The Aaron Rodgers-Molly Knight saga continues.
When we last left off, on Thanksgiving Eve, Knight had deleted her tweet sharing a story from the Wall Street Journal about Aaron Rodgers having “Covid toe.”
Rodgers had jokingly said on “The Pat McAfee Show” that he had the affliction. The Journal wrote the story up as if he were serious, and noted that it was a real after-effect of COVID-19 that included toe lesions.
Rodgers, 37, put his feet up to the camera at a virtual press conference to show he had no lesions on his toes, and lambasted the baseball writer Knight for writing the story. She did not write the story — she does not even work for the Journal — but she had shared it with a caption that read “This is what happens when you get medical advice from Joe Rogan.”
On Tuesday, returning to McAfee’s program, Rodgers addressed the whole thing again.
Rodgers said he had a respectful dialog with Wall Street Journal writer Andrew Beaton. The Packers quarterback had thought it had been pretty clear that he was joking, and noted that no one who covers the team locally or has followed him closely nationally thought he actually had COVID toe.

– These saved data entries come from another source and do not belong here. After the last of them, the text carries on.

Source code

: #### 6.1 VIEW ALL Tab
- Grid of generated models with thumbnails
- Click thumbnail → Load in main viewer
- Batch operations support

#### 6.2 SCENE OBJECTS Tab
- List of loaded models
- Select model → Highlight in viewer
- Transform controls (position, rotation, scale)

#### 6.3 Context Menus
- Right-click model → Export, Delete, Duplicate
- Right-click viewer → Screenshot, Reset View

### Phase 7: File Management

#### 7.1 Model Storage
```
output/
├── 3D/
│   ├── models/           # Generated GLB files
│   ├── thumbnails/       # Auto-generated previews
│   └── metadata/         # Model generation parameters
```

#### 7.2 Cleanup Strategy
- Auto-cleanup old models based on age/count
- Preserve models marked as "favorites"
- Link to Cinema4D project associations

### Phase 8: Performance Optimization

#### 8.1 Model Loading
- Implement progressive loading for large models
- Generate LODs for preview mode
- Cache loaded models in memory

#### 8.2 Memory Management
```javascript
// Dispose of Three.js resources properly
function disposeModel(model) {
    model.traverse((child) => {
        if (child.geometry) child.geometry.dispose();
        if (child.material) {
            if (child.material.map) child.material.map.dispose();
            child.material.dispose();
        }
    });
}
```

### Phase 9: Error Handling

He then directed his ire towards Knight.
“I called out an individual who didn’t write the article,” Rodgers said of Knight, without naming her by name. “But that was the texts that I saw from all the people in the morning before I actually even saw the article. This person proceeded to take a couple pretty good shots at me about my own mental status, intelligence and personal decisions.
“[She was] definitely not without blame and then went on to delete her tweets later and write a very self-affirming message about her workout status and donating to her charity, and it sounds like a phenomenal charity. But, you are not blameless either. You tried to be opportunistic as well and jump on this train and slam me as well. You didn’t write the article but you decided to quote yourself in a tweet as well.”
After Rodgers had called Knight out at the press conference last week, she relayed the sequence of events from her perspective.
“Today I tweeted a link to a Wall Street Journal story about Aaron Rodgers, then went to a spin class and the local homeless feed where I volunteer,” Knight wrote. “Apparently he mentioned me by name in a press conference, because when I finished my work my social media feeds were full of unpleasant comments from Rodgers’ fans.
“I didn’t write the article Rodgers is upset about, but I guess in the grand scheme of things it’s not that big of a deal. I would like to thank Aaron for directing traffic to my Twitter feed, where I am raising money for blankets for our unhoused neighbors. It’s getting cold, and the number of people who need help in Southern California has ballooned in recent years, so every bit of awareness helps.”
At this point, the odds of this standoff between Aaron Rodgers and Knight ever getting resolved to their mutual satisfaction are probably approaching zero.